The first one is that because amalgam does not bind to the tooth structure, it relies on mechanical retention only. The shape of the preparation of the tooth allows the amalgam to stay in. To ensure the correct shape, the preparation of the tooth is much larger than what is needed for a white filling, very often necessitating the removal of healthy tooth structure. For example, if a tooth has cavities on its side (in the area where it touches the teeth next to it), but not on its top (the area that is used to chew), the top of the tooth still needs to be drilled and filled with amalgam, whereas a white filling can be limited to the decayed area only. This means that although an amalgam filling may last a long time, once it does need to be replaced, there is usually not sufficient tooth structure left to allow a replacement amalgam filling. In general, if an amalgam filling needs replacement, the tooth will need a crown, whereas a properly placed composite (white) filling can be replaced several times without enlarging its size. Furthermore, amalgam fillings can stain the gums or the inside of the cheeks or tongue. This is known as an "amalgam tattoo" and although probably not dangerous, can certainly be unsightly. Finally, an amalgam filling, because it does not bind to the tooth, often acts as a wedge, causing cracking of the tooth over time. This is because the amalgam filling is often in the area where there is a lot of pressure from its opposing tooth and when biting, the pressure by the opposing tooth pushes on the amalgam, which then pushes down into the tooth. This is why many amalgams fail due to cracking of the filling or even of the whole tooth. On the other hand, the white filling holds the tooth together (because it is chemically bonded to tooth) and absorbs the pressure of the opposing tooth. Therefore, white fillings often wear down over time.

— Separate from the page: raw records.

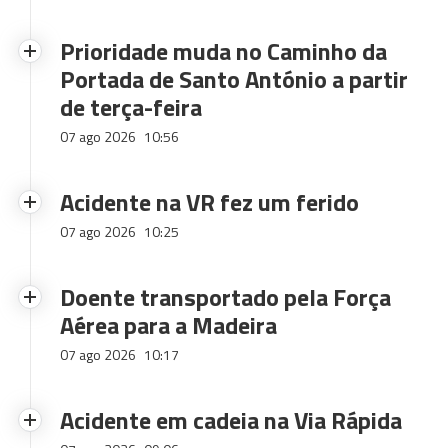
Prioridade muda no Caminho da
Portada de Santo António a partir
de terça-feira
07 ago 2026
10:56
Acidente na VR fez um ferido
07 ago 2026
10:25
Doente transportado pela Força
Aérea para a Madeira
07 ago 2026
10:17
Acidente em cadeia na Via Rápida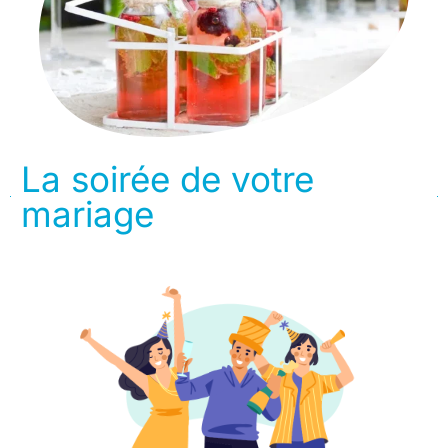
La soirée de votre
mariage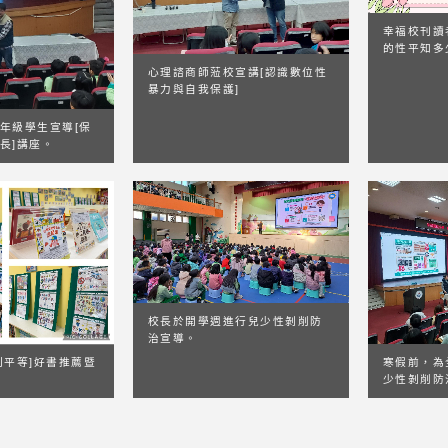
幸福校刊讀
的性平知多
心理諮商師蒞校宣講[認識數位性
暴力與自我保護]
年級學生宣導[保
長]講座。
校長於開學週進行兒少性剝削防
治宣導。
別平等]好書推薦暨
寒假前，為
少性剝削防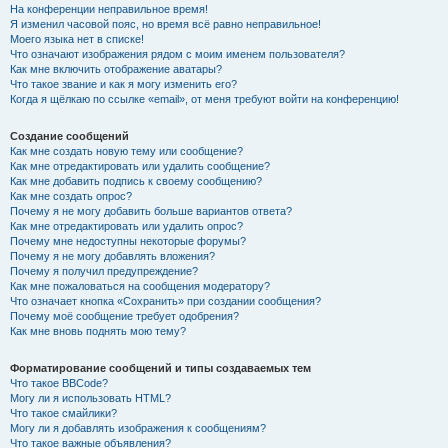
На конференции неправильное время!
Я изменил часовой пояс, но время всё равно неправильное!
Моего языка нет в списке!
Что означают изображения рядом с моим именем пользователя?
Как мне включить отображение аватары?
Что такое звание и как я могу изменить его?
Когда я щёлкаю по ссылке «email», от меня требуют войти на конференцию!
Создание сообщений
Как мне создать новую тему или сообщение?
Как мне отредактировать или удалить сообщение?
Как мне добавить подпись к своему сообщению?
Как мне создать опрос?
Почему я не могу добавить больше вариантов ответа?
Как мне отредактировать или удалить опрос?
Почему мне недоступны некоторые форумы?
Почему я не могу добавлять вложения?
Почему я получил предупреждение?
Как мне пожаловаться на сообщения модератору?
Что означает кнопка «Сохранить» при создании сообщения?
Почему моё сообщение требует одобрения?
Как мне вновь поднять мою тему?
Форматирование сообщений и типы создаваемых тем
Что такое BBCode?
Могу ли я использовать HTML?
Что такое смайлики?
Могу ли я добавлять изображения к сообщениям?
Что такое важные объявления?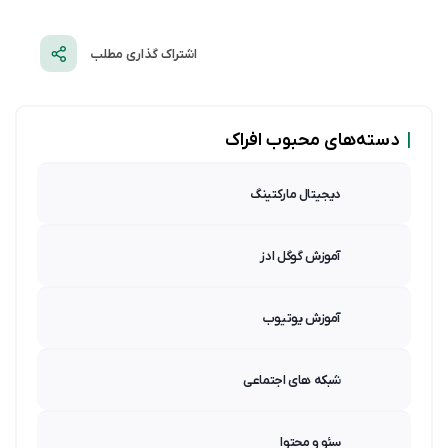
اشتراک گذاری مطلب
|
دسته‌های محبوب افراک
دیجیتال مارکتینگ
آموزش گوگل ادز
آموزش یوتیوب
شبکه های اجتماعی
سئو و محتوا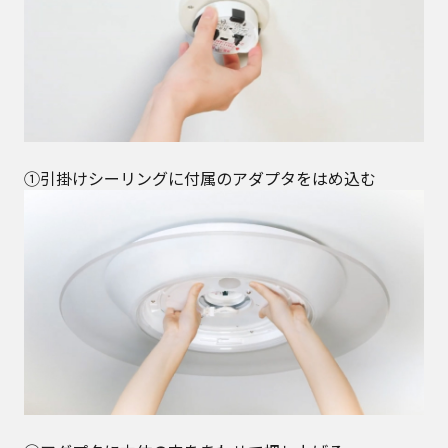
①引掛けシーリングに付属のアダプタをはめ込む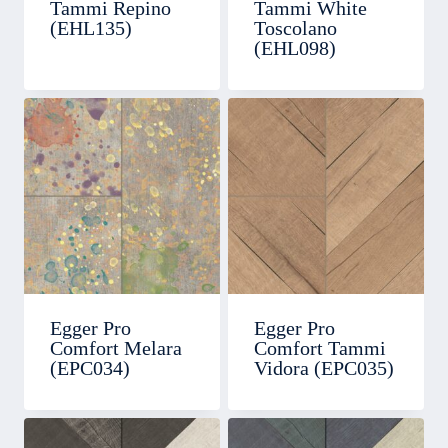
Tammi Repino
Tammi White
(EHL135)
Toscolano
(EHL098)
Egger Pro
Egger Pro
Comfort Melara
Comfort Tammi
(EPC034)
Vidora (EPC035)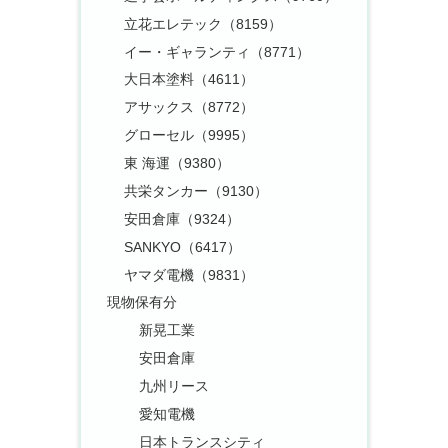
立花エレテック（8159）
イー・ギャランティ（8771）
大日本塗料（4611）
アサックス（8772）
グローセル（9995）
東 海運（9380）
共栄タンカー（9130）
安田倉庫（9324）
SANKYO（6417）
ヤマダ電機（9831）
現物保有分
新晃工業
安田倉庫
九州リース
愛知電機
日本トランスシティ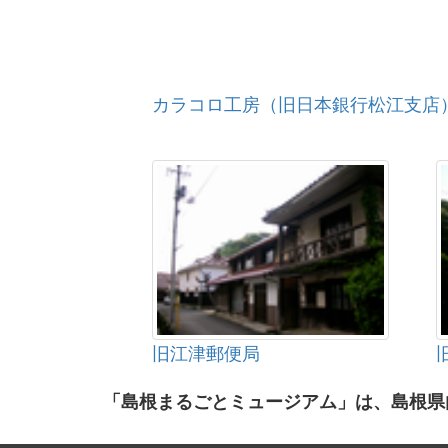
カラコロ工房（旧日本銀行松江支店
旧江津郵便局
「島根まるごとミュージアム」は、島根県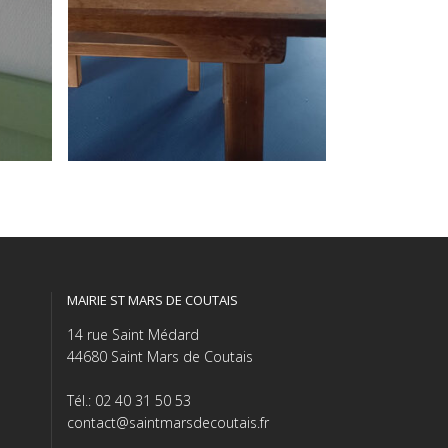
MAIRIE ST MARS DE COUTAIS
14 rue Saint Médard
44680 Saint Mars de Coutais
Tél.: 02 40 31 50 53
contact@saintmarsdecoutais.fr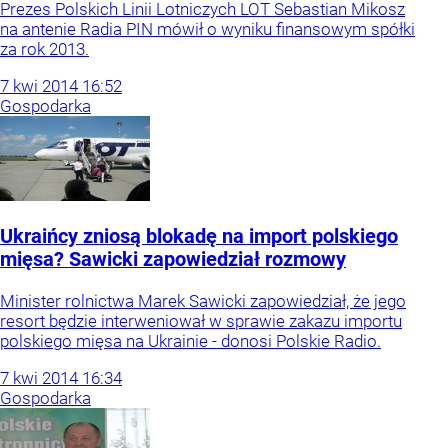
Prezes Polskich Linii Lotniczych LOT Sebastian Mikosz
na antenie Radia PIN mówił o wyniku finansowym spółki
za rok 2013.
7
kwi
2014
16:52
Gospodarka
Ukraińcy zniosą blokadę na import polskiego
mięsa? Sawicki zapowiedział rozmowy
Minister rolnictwa Marek Sawicki zapowiedział, że jego
resort będzie interweniował w sprawie zakazu importu
polskiego mięsa na Ukrainie - donosi Polskie Radio.
7
kwi
2014
16:34
Gospodarka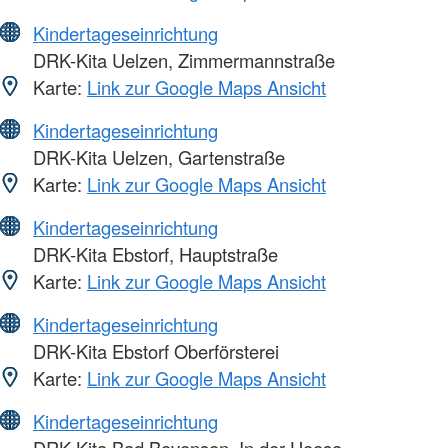
Kindertageseinrichtung
DRK-Kita Uelzen, Zimmermannstraße
Karte:
Link zur Google Maps Ansicht
Kindertageseinrichtung
DRK-Kita Uelzen, Gartenstraße
Karte:
Link zur Google Maps Ansicht
Kindertageseinrichtung
DRK-Kita Ebstorf, Hauptstraße
Karte:
Link zur Google Maps Ansicht
Kindertageseinrichtung
DRK-Kita Ebstorf Oberförsterei
Karte:
Link zur Google Maps Ansicht
Kindertageseinrichtung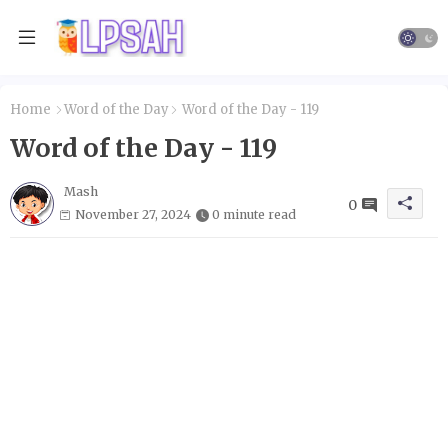
Home
Word of the Day
Word of the Day - 119
Word of the Day - 119
Mash
0
November 27, 2024
0 minute read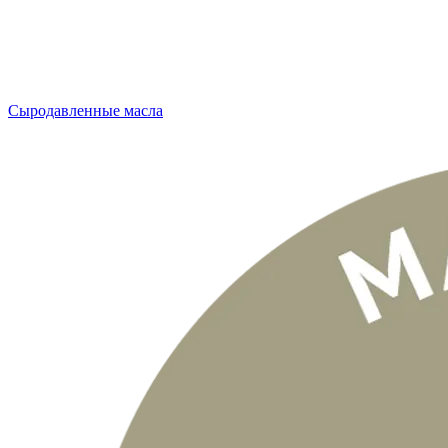
Сыродавленные масла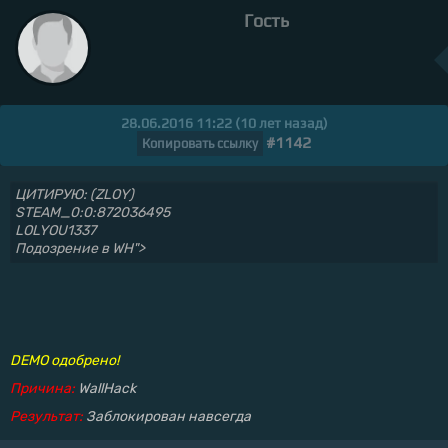
Гость
28.06.2016 11:22 (10 лет назад)
#1142
Копировать ссылку
ЦИТИРУЮ: (ZLOY)
STEAM_0:0:872036495
LOLYOU1337
Подозрение в WH">
DEMO одобрено!
Причина:
WallHack
Результат:
Заблокирован навсегда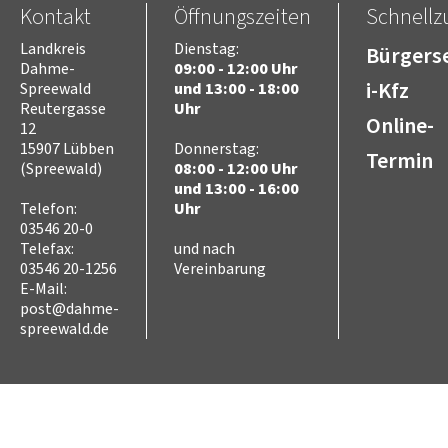
Kontakt
Öffnungszeiten
Schnellzu
Freizeit
Kultur
Landkreis
Dienstag:
Bürgerse
Tourismus
Dahme-
09:00 - 12:00 Uhr
Sport
i-Kfz
Spreewald
und 13:00 - 18:00
Sorben/Wenden
Reutergasse
Uhr
Online-
12
Bevöl­ke­rungs­schutz
15907 Lübben
Donnerstag:
Selbst­hilfe
Termin
(Spreewald)
08:00 - 12:00 Uhr
Brand- und Kata­s­tro­­phen­­
schutz­­zen­trum
und 13:00 - 16:00
Telefon:
Uhr
Brand­schutz
03546 20-0
Brand­schutz­dienst­stelle
Telefax:
und nach
Einsatz­pla­nung
03546 20-1256
Vereinbarung
Kreis­aus­­bil­­dung
E-Mail:
Zivil- und Kata­s­tro­­phen­­
post@dahme-
schutz
spreewald.de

Because of the much higher cost of a crown to repair a cracked tooth than of a second white filling to repair an old white filling, I consider white fillings to be a more cost-effective long-term means of preserving teeth. 

Should you replace your amalgam fillings with white fillings?

If your amalgam fillings are intact, they should not be replaced. The act of drilling out an old amalgam filling actually releases more mercury than the filling would release over its entire lifespan. If you suffer from a disease that is claimed to be linked to amalgam, there is little chance that removing fillings will help you because the mercury has already accumulated in your body. However, it is strongly recommended that if your amalgam fillings are cracked, broken, have decay underneath (diagnosed via x-ray or in your mouth by your dentist), they should be replaced as soon as possible to prevent further damage to your teeth and it is strongly recommended that they be replaced with white fillings if possible. 

Bottom line

The danger of mercury from amalgam fillings is not signficant, nor is it completely negligible. However, it has many other disadvantages and its main advantage of durability has been eclipsed with the advent of modern white filling materials and techniques. Therefore, for any patient considering new fillings or needing to replace old fillings, white fillings are the preferred material. I recommend white fillings to all of my patients except in the rarest of cases.